**Task to carry out**
Starting with the opening line of the entries below, transcribe each line exactly up to and including the one that has "thumb mcp: (1418, 723)"; pictures are not copied.

(Pixel coordinate listings)
——
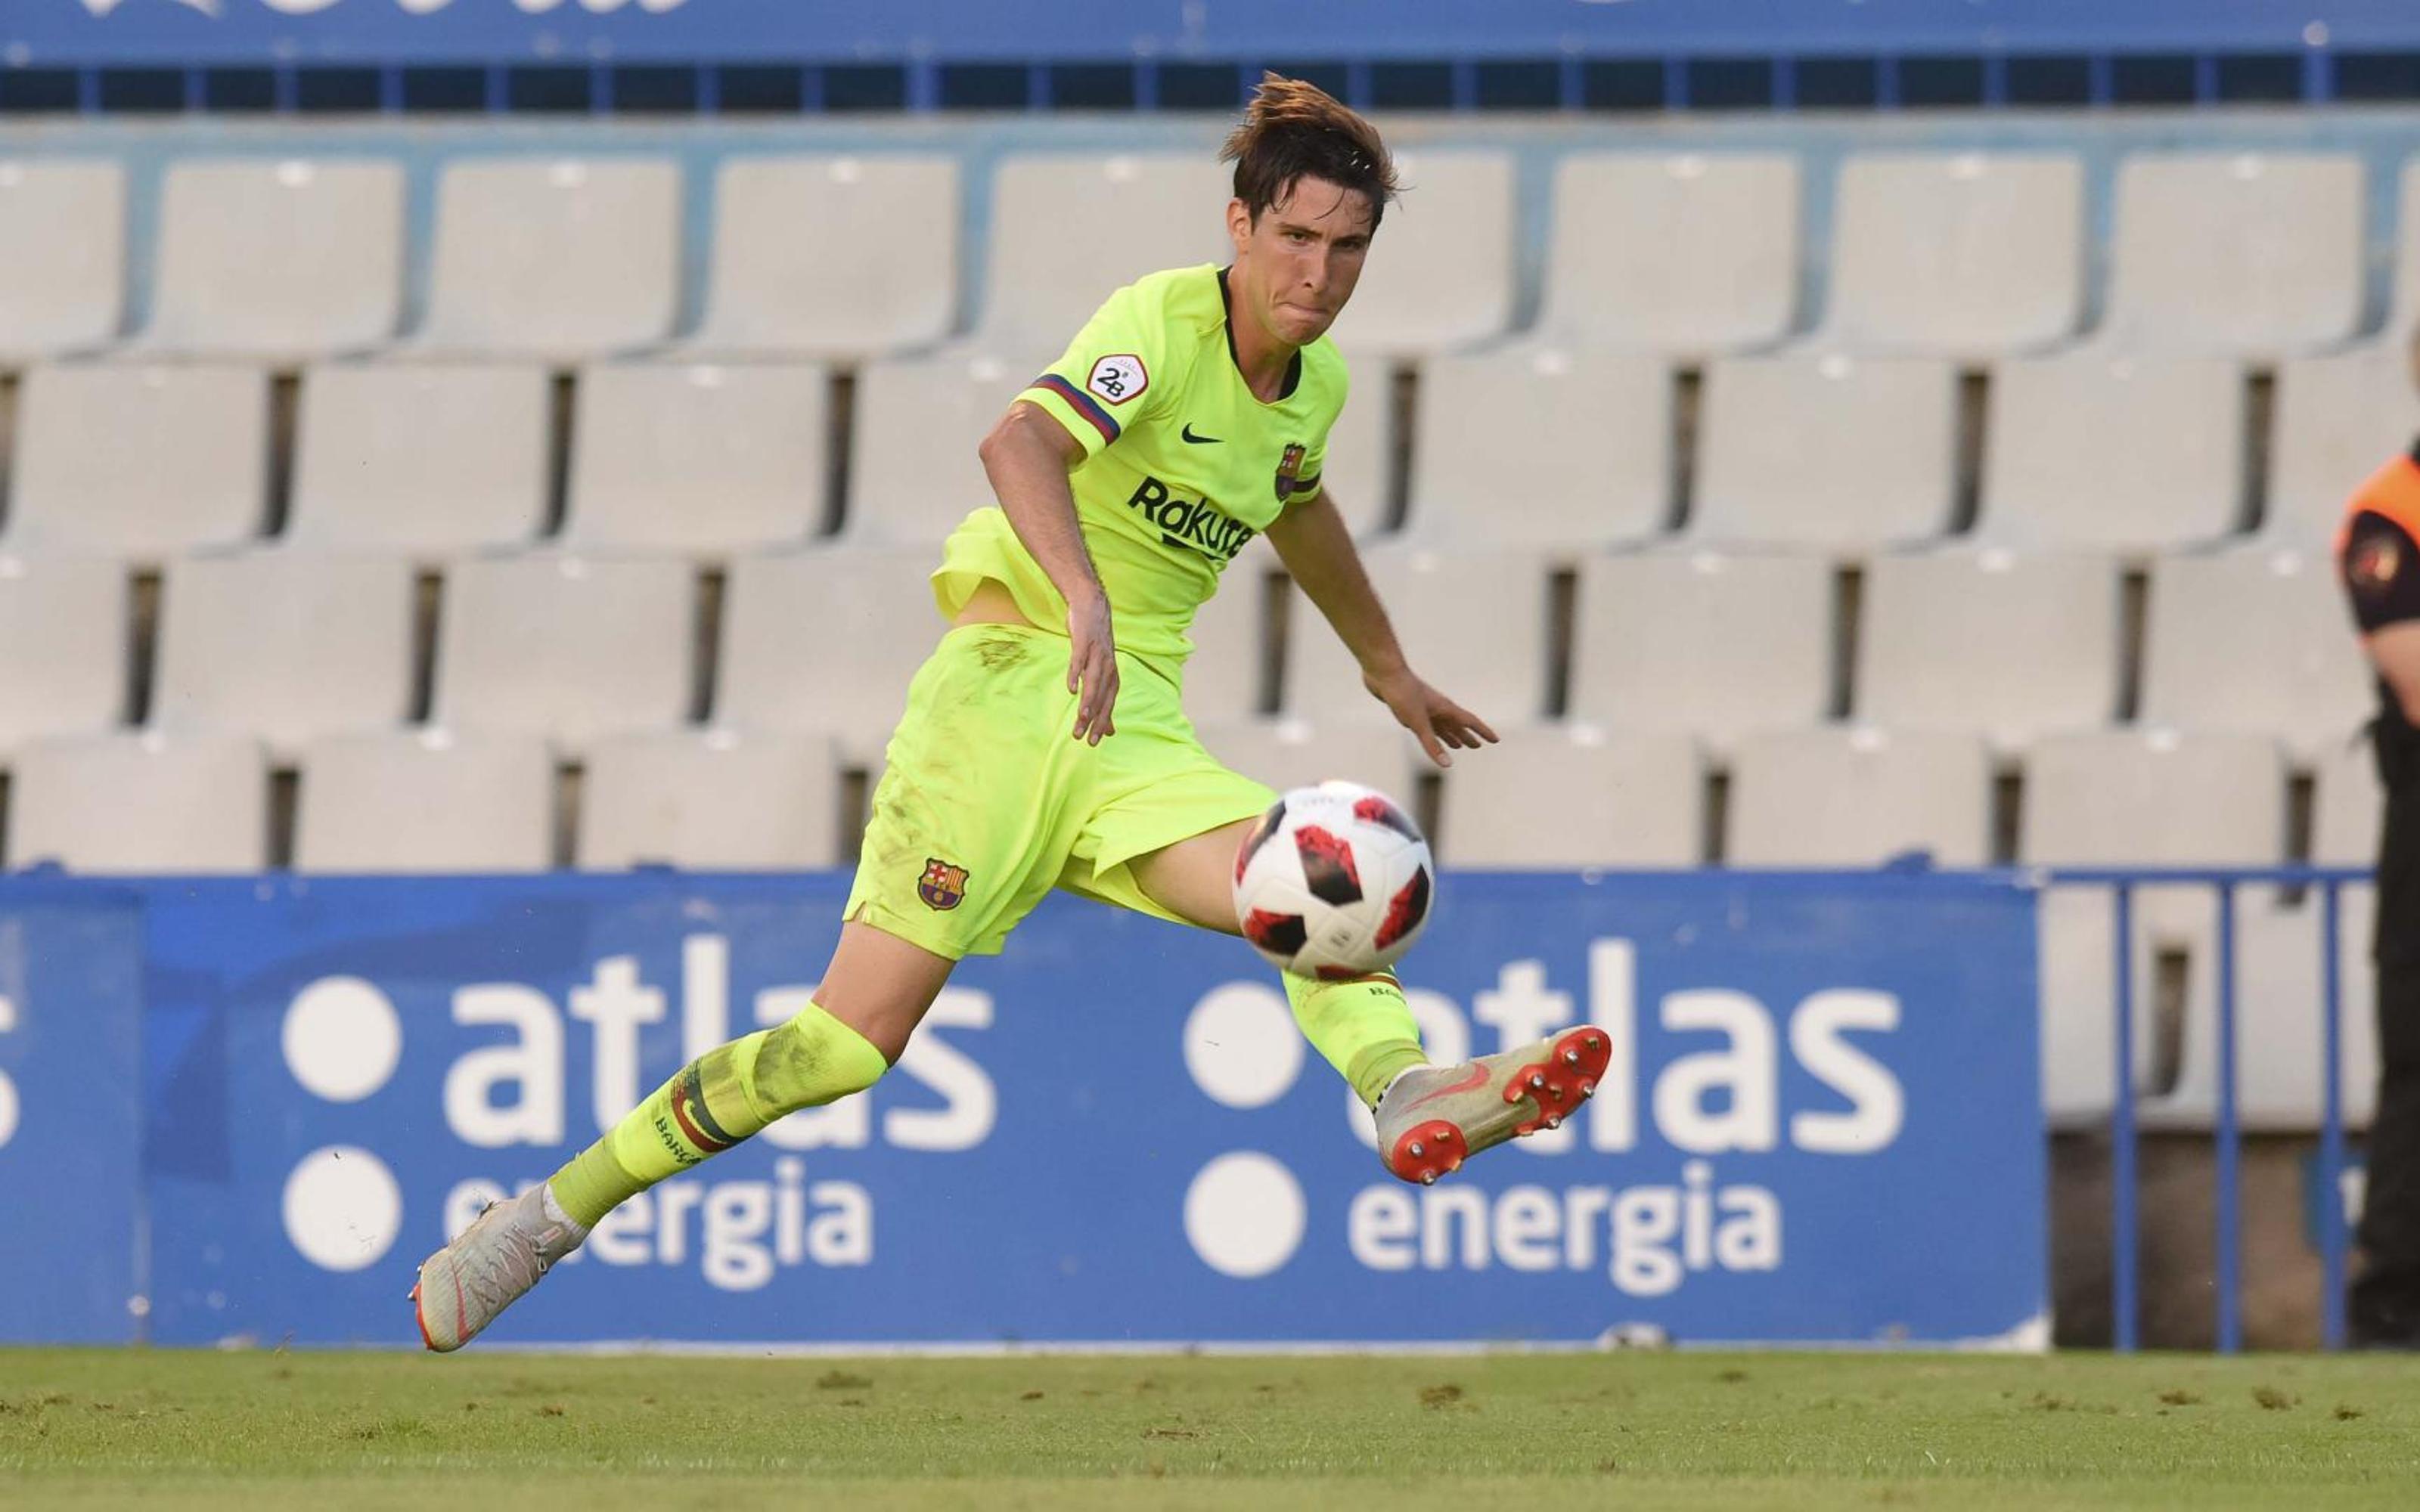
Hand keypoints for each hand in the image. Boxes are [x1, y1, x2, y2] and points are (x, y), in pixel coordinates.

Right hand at [1066, 588, 1118, 744]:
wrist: (1092, 609)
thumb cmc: (1095, 644)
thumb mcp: (1101, 672)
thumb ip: (1102, 700)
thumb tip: (1109, 729)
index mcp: (1111, 677)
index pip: (1107, 705)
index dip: (1101, 724)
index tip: (1093, 742)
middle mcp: (1107, 667)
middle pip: (1101, 697)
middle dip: (1094, 719)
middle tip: (1084, 738)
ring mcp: (1097, 655)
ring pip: (1093, 682)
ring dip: (1088, 700)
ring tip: (1082, 718)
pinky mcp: (1084, 643)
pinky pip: (1080, 661)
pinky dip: (1076, 674)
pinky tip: (1071, 688)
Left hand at [1364, 665, 1498, 767]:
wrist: (1383, 674)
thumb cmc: (1402, 694)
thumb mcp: (1418, 723)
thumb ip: (1432, 744)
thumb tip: (1447, 765)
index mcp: (1445, 708)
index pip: (1470, 722)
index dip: (1483, 732)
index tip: (1495, 740)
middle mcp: (1438, 708)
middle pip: (1457, 725)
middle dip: (1468, 737)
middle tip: (1477, 746)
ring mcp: (1424, 707)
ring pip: (1442, 725)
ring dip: (1452, 735)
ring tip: (1458, 745)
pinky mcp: (1411, 708)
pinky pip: (1427, 724)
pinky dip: (1433, 732)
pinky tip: (1431, 733)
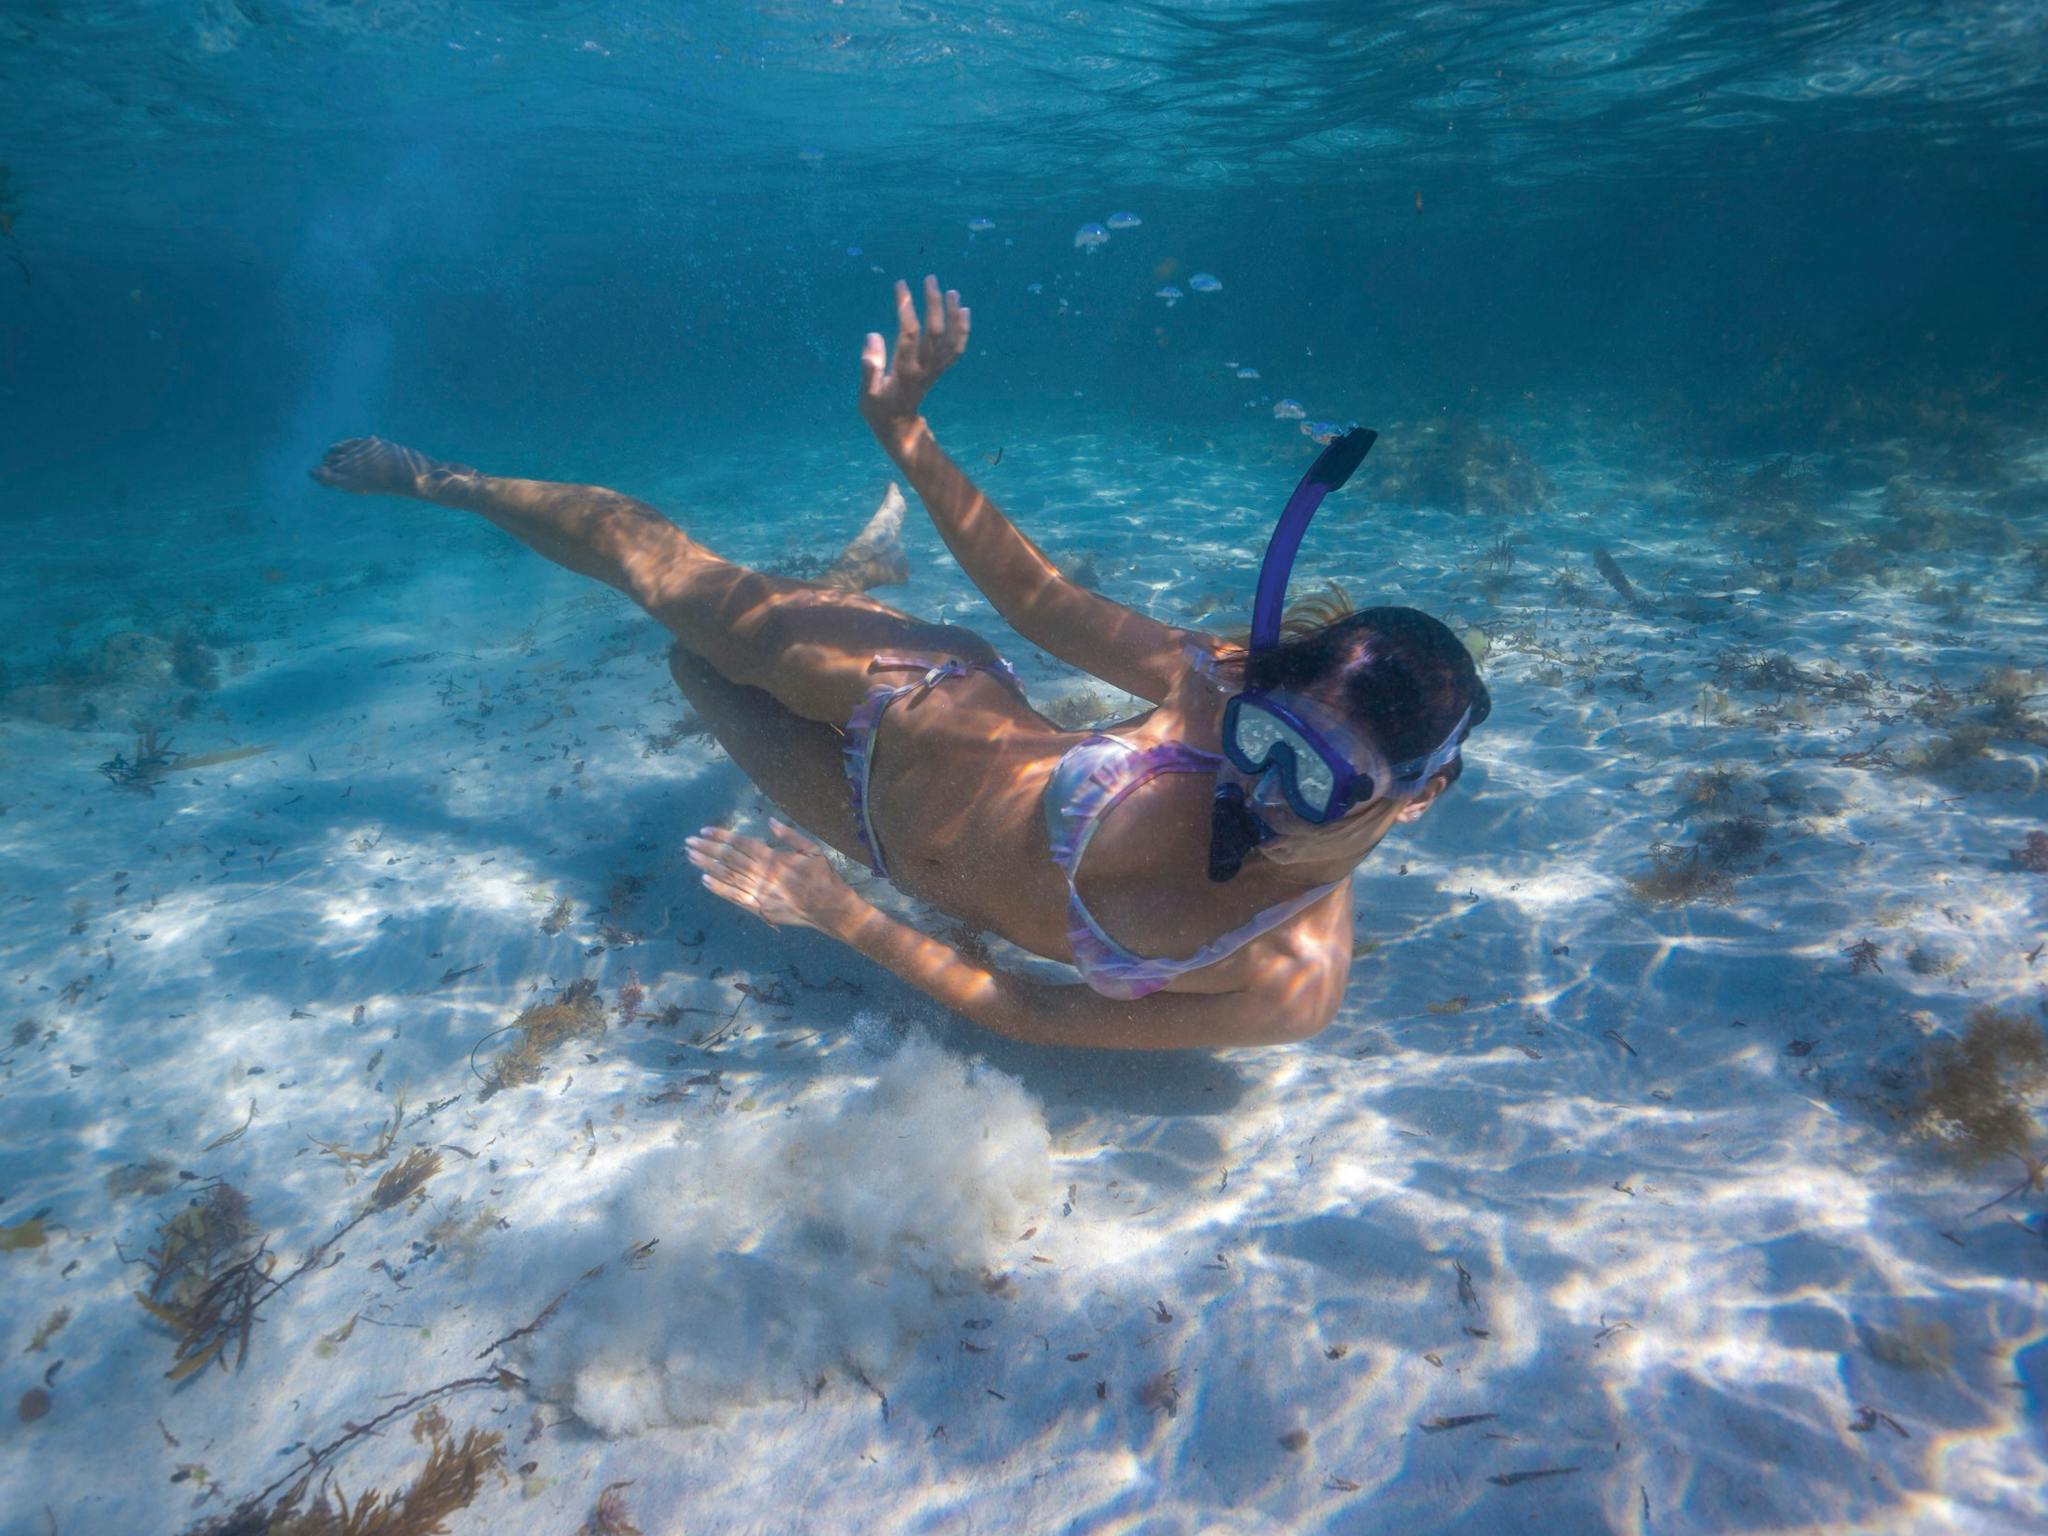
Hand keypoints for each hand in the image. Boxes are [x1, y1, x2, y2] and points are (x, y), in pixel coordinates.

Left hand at [685, 819, 864, 935]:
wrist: (829, 908)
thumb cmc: (822, 876)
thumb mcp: (812, 850)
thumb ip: (790, 835)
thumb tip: (770, 821)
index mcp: (774, 858)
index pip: (742, 844)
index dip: (722, 836)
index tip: (704, 830)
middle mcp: (763, 874)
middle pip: (730, 859)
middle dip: (708, 849)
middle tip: (688, 842)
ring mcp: (760, 892)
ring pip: (728, 877)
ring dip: (707, 866)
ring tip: (691, 856)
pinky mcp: (760, 908)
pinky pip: (736, 897)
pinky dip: (719, 889)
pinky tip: (704, 881)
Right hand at [859, 275, 969, 429]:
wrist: (898, 426)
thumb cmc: (877, 408)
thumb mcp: (866, 394)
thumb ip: (869, 367)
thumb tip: (873, 335)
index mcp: (905, 371)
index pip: (908, 333)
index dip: (906, 307)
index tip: (900, 285)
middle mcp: (925, 368)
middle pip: (935, 331)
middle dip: (934, 303)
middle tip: (930, 279)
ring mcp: (935, 369)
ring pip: (951, 339)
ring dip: (953, 314)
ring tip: (952, 291)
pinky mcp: (940, 370)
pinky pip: (957, 348)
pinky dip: (963, 329)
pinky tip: (964, 310)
——
**Expected output**
Hand keypoints for each hand in the image. Boxes are [x1, y1, x2, y2] and points are (x, y), in pixel coordinates.

Right hand at [1066, 588, 1118, 744]:
wrist: (1092, 609)
thumb cmc: (1095, 644)
thumb mcp: (1101, 672)
thumb ip: (1102, 700)
thumb tip: (1109, 729)
index mcp: (1111, 677)
index pip: (1107, 705)
index dip: (1101, 724)
index tip: (1093, 742)
middle mcp: (1107, 667)
middle pip: (1101, 697)
middle dip: (1094, 719)
middle tip: (1084, 738)
ring mcp: (1097, 655)
ring pip: (1093, 682)
ring dip: (1088, 700)
ring tip: (1082, 718)
pinky mcp: (1084, 643)
pinky pip: (1080, 661)
pinky dip: (1076, 674)
pinky tip: (1071, 688)
Left hand at [1364, 665, 1498, 767]:
wrist: (1383, 674)
thumb cmc: (1402, 694)
thumb mcp: (1418, 723)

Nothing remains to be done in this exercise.